Fisheries scientists – including the Scottish Government's own scientists - are firm in their conclusions that sea lice produced on fish-farms harm wild salmon and sea trout, both at an individual and at a population level.

However, S&TCS believes that these threats are not being addressed by effective regulation and control of sea lice numbers on fish-farms in Scotland, which are essential to protect wild fish populations, many already significantly reduced.

In 2016, the S&TCS raised a formal Petition to the Scottish Parliament, which seeks to change the law, firstly to require immediate culls or harvesting of farmed where sea lice numbers have effectively gone out of control and secondly to give fish farm inspectors the legal duty to control sea lice on fish farms, expressly to protect wild fish populations from juvenile sea lice infestation from marine cage fish farms.

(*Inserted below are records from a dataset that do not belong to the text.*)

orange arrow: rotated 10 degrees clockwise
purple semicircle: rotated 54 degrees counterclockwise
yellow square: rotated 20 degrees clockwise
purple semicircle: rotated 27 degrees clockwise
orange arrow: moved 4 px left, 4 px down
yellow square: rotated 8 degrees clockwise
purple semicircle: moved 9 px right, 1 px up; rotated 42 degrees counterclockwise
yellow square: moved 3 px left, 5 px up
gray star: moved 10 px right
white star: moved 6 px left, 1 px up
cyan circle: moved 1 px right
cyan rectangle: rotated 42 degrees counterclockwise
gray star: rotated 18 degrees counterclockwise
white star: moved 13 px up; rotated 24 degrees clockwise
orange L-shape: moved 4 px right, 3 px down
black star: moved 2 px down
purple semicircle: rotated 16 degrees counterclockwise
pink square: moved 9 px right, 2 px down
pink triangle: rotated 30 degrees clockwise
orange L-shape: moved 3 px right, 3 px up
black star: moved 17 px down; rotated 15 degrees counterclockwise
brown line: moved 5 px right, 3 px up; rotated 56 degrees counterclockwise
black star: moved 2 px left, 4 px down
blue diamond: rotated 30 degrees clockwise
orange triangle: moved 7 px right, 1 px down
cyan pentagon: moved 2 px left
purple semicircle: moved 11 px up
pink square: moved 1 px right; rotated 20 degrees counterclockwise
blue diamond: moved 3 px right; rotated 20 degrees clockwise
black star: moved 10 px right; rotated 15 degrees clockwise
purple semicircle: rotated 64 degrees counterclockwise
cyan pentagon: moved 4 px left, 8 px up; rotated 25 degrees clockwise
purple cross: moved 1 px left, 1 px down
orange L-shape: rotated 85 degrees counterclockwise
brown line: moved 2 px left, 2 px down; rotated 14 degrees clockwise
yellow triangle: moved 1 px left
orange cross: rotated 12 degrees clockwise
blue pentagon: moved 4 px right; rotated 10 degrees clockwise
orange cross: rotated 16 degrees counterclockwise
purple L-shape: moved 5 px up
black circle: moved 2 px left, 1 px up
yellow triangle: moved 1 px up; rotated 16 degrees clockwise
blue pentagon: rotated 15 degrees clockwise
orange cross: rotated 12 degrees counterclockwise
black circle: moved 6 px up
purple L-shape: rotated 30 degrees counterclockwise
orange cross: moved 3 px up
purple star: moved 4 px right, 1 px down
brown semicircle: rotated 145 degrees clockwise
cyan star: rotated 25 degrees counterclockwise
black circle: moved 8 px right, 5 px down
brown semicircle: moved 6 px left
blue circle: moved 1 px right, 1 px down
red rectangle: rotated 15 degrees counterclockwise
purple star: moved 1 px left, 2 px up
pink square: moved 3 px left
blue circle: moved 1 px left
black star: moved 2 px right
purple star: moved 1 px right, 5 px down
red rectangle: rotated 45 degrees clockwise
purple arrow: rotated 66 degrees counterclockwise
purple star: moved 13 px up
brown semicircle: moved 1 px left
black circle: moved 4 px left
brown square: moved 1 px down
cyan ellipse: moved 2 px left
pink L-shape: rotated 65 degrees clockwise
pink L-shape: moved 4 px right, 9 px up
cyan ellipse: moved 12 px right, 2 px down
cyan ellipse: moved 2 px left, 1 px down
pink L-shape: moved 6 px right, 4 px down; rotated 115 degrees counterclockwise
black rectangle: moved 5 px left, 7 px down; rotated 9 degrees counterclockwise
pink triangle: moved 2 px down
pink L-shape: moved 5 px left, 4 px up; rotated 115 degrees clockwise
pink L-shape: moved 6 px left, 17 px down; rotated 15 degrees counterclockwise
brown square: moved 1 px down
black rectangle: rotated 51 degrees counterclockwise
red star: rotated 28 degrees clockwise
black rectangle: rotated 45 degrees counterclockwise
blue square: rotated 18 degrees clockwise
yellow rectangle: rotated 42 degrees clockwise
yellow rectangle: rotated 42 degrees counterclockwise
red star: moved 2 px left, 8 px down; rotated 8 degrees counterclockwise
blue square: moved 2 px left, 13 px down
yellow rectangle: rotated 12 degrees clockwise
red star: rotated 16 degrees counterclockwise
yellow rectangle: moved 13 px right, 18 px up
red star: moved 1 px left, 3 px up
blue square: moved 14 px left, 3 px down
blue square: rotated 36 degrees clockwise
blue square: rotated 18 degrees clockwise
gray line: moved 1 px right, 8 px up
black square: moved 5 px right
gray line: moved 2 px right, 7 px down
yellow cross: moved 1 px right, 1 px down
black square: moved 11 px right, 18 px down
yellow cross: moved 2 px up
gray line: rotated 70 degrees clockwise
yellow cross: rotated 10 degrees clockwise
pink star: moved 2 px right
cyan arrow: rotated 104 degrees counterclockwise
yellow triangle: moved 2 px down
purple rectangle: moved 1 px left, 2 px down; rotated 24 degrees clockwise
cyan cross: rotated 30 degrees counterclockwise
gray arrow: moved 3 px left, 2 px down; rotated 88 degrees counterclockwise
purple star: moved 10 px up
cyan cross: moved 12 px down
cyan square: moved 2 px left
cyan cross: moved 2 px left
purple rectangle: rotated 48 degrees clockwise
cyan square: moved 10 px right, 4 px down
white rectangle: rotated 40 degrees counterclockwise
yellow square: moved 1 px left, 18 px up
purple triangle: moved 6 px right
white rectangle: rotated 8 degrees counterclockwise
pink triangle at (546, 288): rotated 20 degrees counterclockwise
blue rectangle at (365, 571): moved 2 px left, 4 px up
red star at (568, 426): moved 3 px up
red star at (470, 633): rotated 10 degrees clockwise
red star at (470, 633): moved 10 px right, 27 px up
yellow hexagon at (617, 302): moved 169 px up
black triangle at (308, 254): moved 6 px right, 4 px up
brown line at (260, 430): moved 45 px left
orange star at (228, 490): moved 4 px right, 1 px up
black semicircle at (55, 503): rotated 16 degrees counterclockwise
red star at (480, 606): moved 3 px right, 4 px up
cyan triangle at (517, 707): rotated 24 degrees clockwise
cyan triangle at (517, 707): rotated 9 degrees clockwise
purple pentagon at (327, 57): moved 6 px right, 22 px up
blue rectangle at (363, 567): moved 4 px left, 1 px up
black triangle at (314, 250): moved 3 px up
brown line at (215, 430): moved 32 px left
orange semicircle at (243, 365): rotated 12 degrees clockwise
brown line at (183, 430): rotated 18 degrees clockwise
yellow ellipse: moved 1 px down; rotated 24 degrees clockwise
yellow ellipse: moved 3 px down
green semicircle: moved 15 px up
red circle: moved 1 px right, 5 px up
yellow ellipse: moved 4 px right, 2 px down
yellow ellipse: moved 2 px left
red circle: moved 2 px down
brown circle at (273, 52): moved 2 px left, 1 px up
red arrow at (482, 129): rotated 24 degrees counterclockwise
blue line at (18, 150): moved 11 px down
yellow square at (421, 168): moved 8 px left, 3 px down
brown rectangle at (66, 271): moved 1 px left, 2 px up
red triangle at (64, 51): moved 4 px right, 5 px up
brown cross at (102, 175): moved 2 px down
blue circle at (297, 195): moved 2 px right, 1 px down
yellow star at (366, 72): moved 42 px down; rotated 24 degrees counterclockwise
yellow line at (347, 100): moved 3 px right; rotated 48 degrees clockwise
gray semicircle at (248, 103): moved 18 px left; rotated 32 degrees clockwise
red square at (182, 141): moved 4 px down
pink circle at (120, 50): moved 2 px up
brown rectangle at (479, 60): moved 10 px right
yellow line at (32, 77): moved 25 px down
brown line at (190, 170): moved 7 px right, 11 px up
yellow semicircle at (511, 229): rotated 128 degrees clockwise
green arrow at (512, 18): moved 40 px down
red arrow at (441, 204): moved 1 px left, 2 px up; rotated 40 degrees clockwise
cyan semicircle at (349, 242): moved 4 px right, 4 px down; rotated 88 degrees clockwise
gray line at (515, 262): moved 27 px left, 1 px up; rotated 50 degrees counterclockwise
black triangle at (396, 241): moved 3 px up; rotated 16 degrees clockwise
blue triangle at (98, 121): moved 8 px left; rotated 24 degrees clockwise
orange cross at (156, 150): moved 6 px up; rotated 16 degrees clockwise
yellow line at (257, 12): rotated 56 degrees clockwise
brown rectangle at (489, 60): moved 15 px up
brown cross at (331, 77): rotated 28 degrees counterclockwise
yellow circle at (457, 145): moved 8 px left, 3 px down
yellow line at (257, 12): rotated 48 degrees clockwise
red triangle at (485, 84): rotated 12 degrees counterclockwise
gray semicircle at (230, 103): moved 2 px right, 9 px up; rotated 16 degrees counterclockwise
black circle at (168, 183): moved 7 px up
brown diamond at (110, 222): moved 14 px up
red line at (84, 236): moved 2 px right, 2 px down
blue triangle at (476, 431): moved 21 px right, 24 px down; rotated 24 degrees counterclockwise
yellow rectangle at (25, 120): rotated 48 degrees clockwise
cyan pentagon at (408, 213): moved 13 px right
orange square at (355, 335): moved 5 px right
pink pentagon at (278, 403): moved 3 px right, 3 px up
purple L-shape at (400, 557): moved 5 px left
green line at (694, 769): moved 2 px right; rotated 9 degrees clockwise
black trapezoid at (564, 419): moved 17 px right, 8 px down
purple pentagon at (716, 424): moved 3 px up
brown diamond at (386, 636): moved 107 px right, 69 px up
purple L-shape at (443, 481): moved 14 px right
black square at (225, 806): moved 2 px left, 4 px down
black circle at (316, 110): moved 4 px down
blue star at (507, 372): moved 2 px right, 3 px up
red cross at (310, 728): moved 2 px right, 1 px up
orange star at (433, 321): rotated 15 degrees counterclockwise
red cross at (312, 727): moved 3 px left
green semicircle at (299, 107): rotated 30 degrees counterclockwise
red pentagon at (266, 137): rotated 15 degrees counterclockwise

The Petition has been considered by the Scottish Parliament's Rural Economy and Connectivity Committee.

3) Just what is the problem with sea lice?

Adult wild salmon are perfectly adapted to coping with a few sea lice. Background levels of these parasites occur naturally in the sea. However the advent of salmon farming, particularly in fjordic or largely enclosed sea lochs, has led to a fundamental change in the density and occurrence of sea lice in parts of the coastal waters of the west Highlands and Islands.

Even one or two mature female sea lice per fish within a set of cages housing hundreds of thousands of farmed salmon amounts to a very large breeding reservoir producing huge numbers of mobile juvenile sea lice that move out into the local marine environment. The consequences for wild salmon and sea trout smolts, the metamorphosing fragile skin of which is not adapted to cope with more than the odd louse, as they migrate from local rivers to sea can be devastating.

Carrying an unnaturally high burden of sea lice is known to compromise severely the survival of juvenile migratory salmonids. Lice feed by grazing on the surface of the fish and eating the mucous and skin. Large numbers of lice soon cause the loss of fins, severe scarring, secondary infections and, in time, death. Quite literally, the fish are eaten alive. Badly infested salmon smolts disappear out to sea, never to be seen again. In contrast afflicted sea trout smolts remain within the locality and they, together with the impact of the deadly burdens they carry, are more easily monitored through sweep net operations.

The 2016 paper Aquaculture and environmental drivers of salmon lice infestation and body condition in sea trout (Shephard et al (2016) Aquaculture Environment Interactions) analysed a 25 yr dataset of lice counts from >20 000 sea trout sampled from 94 separate river and lake systems in Ireland and Scotland at varying distances from marine salmon farms and concluded that "sea trout captured closer to salmon farms had significantly higher levels of lice infestation, and that this effect was exacerbated in warmer years. Sea trout sampled closer to salmon farms also had significantly reduced weight at length (impaired condition), with the strongest impact in dry years".